Splenocytes (5 × 10⁶) from Cd38+/+ or Cd38−/− mice were incubated with or without NAD⁺ (concentrations are specified in the figure legends) and anti-ARTC2.2 (1 µg ml−1) in serum-free DMEM at 4 °C for 15 min. Cells were washed with cold FACS buffer, stained with antibodies and analyzed by flow cytometry. For the pSTAT5 Y694 assay, following the initial incubation, cells were stimulated with mouse IL-2 (Miltenyi Biotec, 1.25 ng ml−1) in DMEM containing 2% BSA at 37 °C for 10 min. Cells were immediately fixed and stained for anti-pSTAT5 Y694.

Histological analysis

Mice were killed and perfused with 20–30 ml of cold PBS via the left ventricle. Brains were dissected and fixed in 4% PFA at 4 °C for 48 h, washed with PBS and paraffin embedded. Representative 2-μm sections were cut with a rotary microtome, and immunohistochemistry was conducted using a Leica Bond Rxm autostainer with a Bond Polymer Refine Detection kit (DS9800, Leica Biosystems). Heat-induced epitope retrieval was performed by using citrate-based pH 6 Bond Epitope Retrieval Solution 1 (AR9961, Leica Biosystems).
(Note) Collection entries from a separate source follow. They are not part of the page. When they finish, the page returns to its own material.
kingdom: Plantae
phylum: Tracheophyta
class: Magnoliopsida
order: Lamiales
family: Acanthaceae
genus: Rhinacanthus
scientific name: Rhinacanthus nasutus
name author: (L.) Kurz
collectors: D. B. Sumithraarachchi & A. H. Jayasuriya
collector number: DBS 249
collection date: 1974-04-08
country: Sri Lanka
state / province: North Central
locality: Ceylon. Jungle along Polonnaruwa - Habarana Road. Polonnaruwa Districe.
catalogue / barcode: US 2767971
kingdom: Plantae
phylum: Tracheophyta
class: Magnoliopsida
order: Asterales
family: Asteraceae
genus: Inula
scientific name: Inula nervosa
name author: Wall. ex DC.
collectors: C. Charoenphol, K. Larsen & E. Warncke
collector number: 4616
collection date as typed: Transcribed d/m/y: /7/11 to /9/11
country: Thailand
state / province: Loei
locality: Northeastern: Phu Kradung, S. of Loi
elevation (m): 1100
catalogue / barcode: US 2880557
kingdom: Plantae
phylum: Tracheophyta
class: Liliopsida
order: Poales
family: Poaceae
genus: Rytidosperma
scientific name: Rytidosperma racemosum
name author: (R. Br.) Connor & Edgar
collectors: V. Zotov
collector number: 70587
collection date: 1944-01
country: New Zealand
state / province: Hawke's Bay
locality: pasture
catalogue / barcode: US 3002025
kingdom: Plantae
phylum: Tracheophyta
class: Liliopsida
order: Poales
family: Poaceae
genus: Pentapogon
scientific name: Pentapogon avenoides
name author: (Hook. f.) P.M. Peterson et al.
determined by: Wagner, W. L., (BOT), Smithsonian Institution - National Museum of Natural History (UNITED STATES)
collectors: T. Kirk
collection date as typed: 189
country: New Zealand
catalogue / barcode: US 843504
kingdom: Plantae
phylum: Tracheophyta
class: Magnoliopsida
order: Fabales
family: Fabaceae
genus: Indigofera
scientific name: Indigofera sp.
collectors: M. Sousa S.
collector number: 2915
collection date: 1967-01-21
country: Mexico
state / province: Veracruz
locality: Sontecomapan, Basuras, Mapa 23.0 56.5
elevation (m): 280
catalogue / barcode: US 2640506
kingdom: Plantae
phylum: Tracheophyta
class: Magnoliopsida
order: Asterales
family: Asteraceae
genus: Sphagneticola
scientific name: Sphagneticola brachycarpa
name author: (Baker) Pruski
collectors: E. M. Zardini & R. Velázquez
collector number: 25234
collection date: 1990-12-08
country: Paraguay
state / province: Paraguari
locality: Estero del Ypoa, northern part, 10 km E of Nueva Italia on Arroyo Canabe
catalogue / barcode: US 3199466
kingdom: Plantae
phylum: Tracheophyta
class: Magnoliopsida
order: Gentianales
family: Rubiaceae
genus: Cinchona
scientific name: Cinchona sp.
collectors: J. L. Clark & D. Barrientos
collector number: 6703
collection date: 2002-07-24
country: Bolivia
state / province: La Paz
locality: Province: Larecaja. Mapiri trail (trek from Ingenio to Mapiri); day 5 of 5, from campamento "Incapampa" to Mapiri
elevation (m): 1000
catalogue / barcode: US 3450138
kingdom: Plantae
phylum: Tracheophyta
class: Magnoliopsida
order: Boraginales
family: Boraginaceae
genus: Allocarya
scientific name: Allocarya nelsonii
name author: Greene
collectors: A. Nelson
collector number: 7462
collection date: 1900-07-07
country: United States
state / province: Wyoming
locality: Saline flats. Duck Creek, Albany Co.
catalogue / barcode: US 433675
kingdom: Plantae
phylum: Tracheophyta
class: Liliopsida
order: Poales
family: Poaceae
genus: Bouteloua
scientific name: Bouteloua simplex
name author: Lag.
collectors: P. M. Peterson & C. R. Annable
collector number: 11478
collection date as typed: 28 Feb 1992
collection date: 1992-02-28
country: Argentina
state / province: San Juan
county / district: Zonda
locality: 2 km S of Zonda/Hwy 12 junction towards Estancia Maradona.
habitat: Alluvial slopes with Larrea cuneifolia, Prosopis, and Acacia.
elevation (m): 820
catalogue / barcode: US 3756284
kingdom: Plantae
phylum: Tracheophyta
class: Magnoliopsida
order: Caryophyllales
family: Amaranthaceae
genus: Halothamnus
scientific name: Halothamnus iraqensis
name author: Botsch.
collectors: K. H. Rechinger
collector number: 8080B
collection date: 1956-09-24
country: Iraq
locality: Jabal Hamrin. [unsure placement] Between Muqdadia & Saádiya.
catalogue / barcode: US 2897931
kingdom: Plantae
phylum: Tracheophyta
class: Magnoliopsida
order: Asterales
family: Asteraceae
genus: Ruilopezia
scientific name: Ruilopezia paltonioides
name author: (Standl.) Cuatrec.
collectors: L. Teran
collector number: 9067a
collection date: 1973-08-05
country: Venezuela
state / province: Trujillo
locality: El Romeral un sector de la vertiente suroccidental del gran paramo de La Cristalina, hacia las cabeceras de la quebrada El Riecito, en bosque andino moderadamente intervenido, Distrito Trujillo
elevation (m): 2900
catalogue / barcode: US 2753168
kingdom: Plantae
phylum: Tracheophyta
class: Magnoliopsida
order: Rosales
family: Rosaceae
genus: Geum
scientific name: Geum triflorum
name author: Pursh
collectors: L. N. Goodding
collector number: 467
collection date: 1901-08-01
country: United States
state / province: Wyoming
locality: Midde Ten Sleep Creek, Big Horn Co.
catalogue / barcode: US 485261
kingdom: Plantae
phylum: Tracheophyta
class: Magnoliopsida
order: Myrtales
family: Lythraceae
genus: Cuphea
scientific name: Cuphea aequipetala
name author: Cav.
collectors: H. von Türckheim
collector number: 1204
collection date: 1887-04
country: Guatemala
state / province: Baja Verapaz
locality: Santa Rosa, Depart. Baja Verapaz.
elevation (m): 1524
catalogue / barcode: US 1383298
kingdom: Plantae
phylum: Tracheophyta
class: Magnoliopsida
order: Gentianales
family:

Antibody details are listed in Supplementary Table 4. Slides were then scanned with a Leica Aperio AT2 system and analyzed in QuPath (v0.6.0) using automated positive cell detection.

To generate multiplex immunostainings, 2-µm sections were deparaffinized and subjected to antigen retrieval (citrate buffer pH 6.0). To prevent myelin autofluorescence, slides were treated with 4.5% H2O2 and 20 mM NaOH in PBS under a light-emitting diode for 45 min twice at room temperature. Nonspecific binding was blocked with 2.5% goat serum in PBS, and samples were incubated overnight with rabbit anti-CD4 (Cell Signaling). Signals were detected with anti-rabbit horseradish peroxidase (Dako, K4003) with amplification (TSA vivid 520, Tocris, 7534). Following denaturation (Discovery Roche, CC2), slides were blocked with Fab fragment anti-mouse IgG (Jackson Immunoresearch) and 2.5% goat serum in PBS and incubated with rat anti-Foxp3 (eBioscience) overnight. Signals were detected with anti-rat horseradish peroxidase (Vectorlab) with amplification (TSA vivid 570, Tocris, 7535). Nuclei were stained with DAPI (Invitrogen), and slides were mounted in Fluoromount aqueous mounting medium (Sigma-Aldrich, F4680). Immunostained sections were scanned using an Akoya PhenoImager HT 2.0 (Akoya Biosciences).

For cryosections, brains were fixed in 4% PFA at 4 °C for 48 h and subjected to a 30% sucrose gradient for 48 h. Ten-micron cryosections (CM3050 S, Leica) were subjected to immunofluorescence stainings. The antibody details are listed in Supplementary Table 4. Images were acquired on an SP8 confocal microscope (Leica) and analyzed using LAS X software (v.3.5.6.21594, Leica).

Statistical analysis

Statistical analyses were performed using Prism 10 (GraphPad) or R (v4.4.0). No statistical methods were used to predetermine sample sizes, but our sample sizes were similar to those reported in previous publications54. Data distribution was assumed to be normal, but this was not always formally tested. In any case, individual data points are provided in the figures. Significance of the differences between two groups was evaluated using two-tailed Student’s t-tests. Differences among three or more groups were analyzed using a one-way or two-way ANOVA with a Tukey’s HSD post hoc test, and results are presented as mean values + s.d. Adjusted P values from DEGs were derived from DESeq2 using a two-tailed Wald’s test with correction for multiple testing using the Benjamini and Hochberg method. Unless stated otherwise in the figure legend, animals were assigned to experimental groups in an age- and sex-matched manner. Scoring of EAE was performed in a manner blinded to the experimental conditions. Unless otherwise stated in the figure legends, all animals were included in the analysis. The significance of differences in clinical scores was determined using two-way ANOVA with a Tukey’s post hoc test, and the results are presented as mean values + s.e.m. The significance of the survival rate was analyzed with a Mantel–Cox test. The individual sample sizes and statistical methods are provided in the figure legends. The individual P or adjusted P values are indicated in the figures.

Reporting summary

Further information on research design is available in the Nature Portfolio Reporting Summary linked to this article.